▶ _Try it_
Print every line of the data below, keeping each character and line break unchanged.

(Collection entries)

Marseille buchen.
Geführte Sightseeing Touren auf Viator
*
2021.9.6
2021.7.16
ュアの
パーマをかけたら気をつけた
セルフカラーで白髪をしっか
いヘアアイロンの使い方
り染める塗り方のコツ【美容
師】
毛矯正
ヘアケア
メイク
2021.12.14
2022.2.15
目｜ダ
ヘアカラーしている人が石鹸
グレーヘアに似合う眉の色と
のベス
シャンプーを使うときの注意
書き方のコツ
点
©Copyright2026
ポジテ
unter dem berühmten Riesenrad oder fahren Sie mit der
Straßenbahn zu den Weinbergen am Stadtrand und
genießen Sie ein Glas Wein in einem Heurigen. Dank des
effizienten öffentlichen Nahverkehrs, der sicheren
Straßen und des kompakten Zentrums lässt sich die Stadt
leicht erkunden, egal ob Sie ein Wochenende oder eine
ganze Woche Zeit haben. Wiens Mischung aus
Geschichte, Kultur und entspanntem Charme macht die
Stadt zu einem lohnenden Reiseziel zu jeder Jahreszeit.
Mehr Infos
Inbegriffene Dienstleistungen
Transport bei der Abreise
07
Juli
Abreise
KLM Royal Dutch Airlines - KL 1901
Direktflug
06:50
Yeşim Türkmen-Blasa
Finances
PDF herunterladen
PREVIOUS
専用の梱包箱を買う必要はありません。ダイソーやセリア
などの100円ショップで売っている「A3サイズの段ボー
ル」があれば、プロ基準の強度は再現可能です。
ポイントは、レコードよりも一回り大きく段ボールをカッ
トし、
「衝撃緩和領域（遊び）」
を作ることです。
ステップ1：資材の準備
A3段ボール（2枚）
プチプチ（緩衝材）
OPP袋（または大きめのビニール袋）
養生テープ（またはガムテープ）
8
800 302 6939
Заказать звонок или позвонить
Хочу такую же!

▶ _Result for this task_
Marseille buchen.
Geführte Sightseeing Touren auf Viator
*
2021.9.6
2021.7.16
ュアの
パーマをかけたら気をつけた
セルフカラーで白髪をしっか
いヘアアイロンの使い方
り染める塗り方のコツ【美容
師】
毛矯正
ヘアケア
メイク
2021.12.14
2022.2.15
目｜ダ
ヘアカラーしている人が石鹸
グレーヘアに似合う眉の色と
のベス
シャンプーを使うときの注意
書き方のコツ
点
©Copyright2026
ポジテ
unter dem berühmten Riesenrad oder fahren Sie mit der
Straßenbahn zu den Weinbergen am Stadtrand und
genießen Sie ein Glas Wein in einem Heurigen. Dank des
effizienten öffentlichen Nahverkehrs, der sicheren
Straßen und des kompakten Zentrums lässt sich die Stadt
leicht erkunden, egal ob Sie ein Wochenende oder eine
ganze Woche Zeit haben. Wiens Mischung aus
Geschichte, Kultur und entspanntem Charme macht die
Stadt zu einem lohnenden Reiseziel zu jeder Jahreszeit.
Mehr Infos
Inbegriffene Dienstleistungen
Transport bei der Abreise
07
Juli
Abreise
KLM Royal Dutch Airlines - KL 1901
Direktflug
06:50
Yeşim Türkmen-Blasa
Finances
PDF herunterladen
PREVIOUS
専用の梱包箱を買う必要はありません。ダイソーやセリア
などの100円ショップで売っている「A3サイズの段ボー
ル」があれば、プロ基準の強度は再現可能です。
ポイントは、レコードよりも一回り大きく段ボールをカッ
トし、
「衝撃緩和領域（遊び）」
を作ることです。
ステップ1：資材の準備
A3段ボール（2枚）
プチプチ（緩衝材）
OPP袋（または大きめのビニール袋）
養生テープ（またはガムテープ）
8
800 302 6939
Заказать звонок или позвонить
Хочу такую же!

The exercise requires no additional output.